Skip to content

BART#

stochtree.bart.BARTModel #

Class that handles sampling, storage, and serialization of stochastic forest models for supervised learning. The class takes its name from Bayesian Additive Regression Trees, an MCMC sampler originally developed in Chipman, George, McCulloch (2010), but supports several sampling algorithms:

  • MCMC: The "classic" sampler defined in Chipman, George, McCulloch (2010). In order to run the MCMC sampler, set num_gfr = 0 (explained below) and then define a sampler according to several parameters:
    • num_burnin: the number of iterations to run before "retaining" samples for further analysis. These "burned in" samples are helpful for allowing a sampler to converge before retaining samples.
    • num_chains: the number of independent sequences of MCMC samples to generate (typically referred to in the literature as "chains")

------------------------------------------------

**Your task**
Please edit the BART documentation starting at "Skip to content" and ending at "before retaining samples.", replacing "MCMC sampler" with "Markov chain Monte Carlo sampler".

------------------------------------------------

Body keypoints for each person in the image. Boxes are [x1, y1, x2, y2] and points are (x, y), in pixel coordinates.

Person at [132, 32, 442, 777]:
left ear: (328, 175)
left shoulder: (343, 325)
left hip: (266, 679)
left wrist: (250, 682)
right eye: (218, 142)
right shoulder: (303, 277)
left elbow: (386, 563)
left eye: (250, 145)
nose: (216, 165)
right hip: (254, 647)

------------------------------------------------

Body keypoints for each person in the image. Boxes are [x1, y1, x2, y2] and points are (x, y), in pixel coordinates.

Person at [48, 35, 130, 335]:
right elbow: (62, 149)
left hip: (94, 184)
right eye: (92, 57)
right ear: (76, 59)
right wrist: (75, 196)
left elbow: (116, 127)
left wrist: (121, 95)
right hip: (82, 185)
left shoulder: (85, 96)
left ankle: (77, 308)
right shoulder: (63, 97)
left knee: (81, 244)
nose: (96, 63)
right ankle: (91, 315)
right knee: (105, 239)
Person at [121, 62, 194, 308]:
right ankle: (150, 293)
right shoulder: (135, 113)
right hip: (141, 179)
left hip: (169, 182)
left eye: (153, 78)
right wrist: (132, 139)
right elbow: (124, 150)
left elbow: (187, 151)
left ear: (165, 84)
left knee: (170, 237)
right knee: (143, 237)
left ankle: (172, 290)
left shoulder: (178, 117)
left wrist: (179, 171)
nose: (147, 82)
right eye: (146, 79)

------------------------------------------------

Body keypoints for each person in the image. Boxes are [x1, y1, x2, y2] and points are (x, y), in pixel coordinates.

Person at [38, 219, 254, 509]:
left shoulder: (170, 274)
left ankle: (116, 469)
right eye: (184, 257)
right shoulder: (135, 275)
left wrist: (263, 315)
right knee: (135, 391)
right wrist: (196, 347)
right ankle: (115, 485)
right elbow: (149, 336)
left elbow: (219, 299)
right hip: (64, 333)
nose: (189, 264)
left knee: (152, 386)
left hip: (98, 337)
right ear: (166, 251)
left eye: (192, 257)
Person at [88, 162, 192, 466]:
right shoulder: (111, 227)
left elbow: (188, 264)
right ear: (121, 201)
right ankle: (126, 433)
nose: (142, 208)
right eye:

------------------------------------------------

**Response below**
Skip to content

BART#

stochtree.bart.BARTModel #

Class that handles sampling, storage, and serialization of stochastic forest models for supervised learning. The class takes its name from Bayesian Additive Regression Trees, an Markov chain Monte Carlo sampler originally developed in Chipman, George, McCulloch (2010), but supports several sampling algorithms:

  • MCMC: The "classic" sampler defined in Chipman, George, McCulloch (2010). In order to run the Markov chain Monte Carlo sampler, set num_gfr = 0 (explained below) and then define a sampler according to several parameters:
    • num_burnin: the number of iterations to run before "retaining" samples for further analysis. These "burned in" samples are helpful for allowing a sampler to converge before retaining samples.